Shih noted that he arrived at the venue, the National Taiwan Science Education Center in Taipei, in an electric vehicle. "It’s really cozy," he said.
Although such vehicles are not cheap, with the Smart Electric Cars Pilot Project initiated by the Ministry of Economic Affairs (MOEA), people will have the chance to buy or lease such vehicles.
Moreover, under the three-year project, which has central government funding of NT$2.2 billion (US$72.79 million), local governments will begin to build basic infrastructure, including battery-charging stations, Shih said.
Once the market and relevant systems have expanded in five or six years, he said, the electric vehicle industry will "rise up greatly."
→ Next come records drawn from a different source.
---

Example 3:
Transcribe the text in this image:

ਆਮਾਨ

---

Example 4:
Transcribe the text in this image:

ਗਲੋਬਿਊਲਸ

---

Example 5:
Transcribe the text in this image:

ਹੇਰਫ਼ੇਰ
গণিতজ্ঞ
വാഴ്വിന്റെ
Under the MOEA project, Taipei in the north and Taichung in central Taiwan will be the first cities in the country to implement low-carbon transportation options.
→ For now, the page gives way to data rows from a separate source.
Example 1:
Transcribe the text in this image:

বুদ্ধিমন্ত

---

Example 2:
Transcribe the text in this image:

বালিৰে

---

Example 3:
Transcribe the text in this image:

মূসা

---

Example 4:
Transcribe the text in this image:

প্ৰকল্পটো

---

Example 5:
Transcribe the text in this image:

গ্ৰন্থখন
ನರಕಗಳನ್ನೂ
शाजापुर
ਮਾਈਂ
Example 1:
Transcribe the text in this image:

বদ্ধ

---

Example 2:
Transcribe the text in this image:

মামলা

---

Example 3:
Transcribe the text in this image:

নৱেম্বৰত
In the capital city, Yulon Motor Co. will make available 40 of its Luxgen MPVs and 60 Tobe M’Car compact cars for short-term leasing, while the governments of Taipei and New Taipei will have the option of setting up 100 electric car charging stations around the Greater Taipei area in the coming years, according to the Taipei Metropolis Low-Carbon Travel Program.
In Taichung, the city government has plans to build 161 charging stations and has purchased 64 electric vehicles for public service use.
Shih said he expects that Tainan and Kaohsiung will soon catch up with the two pioneers in the promotion of low-carbon transport.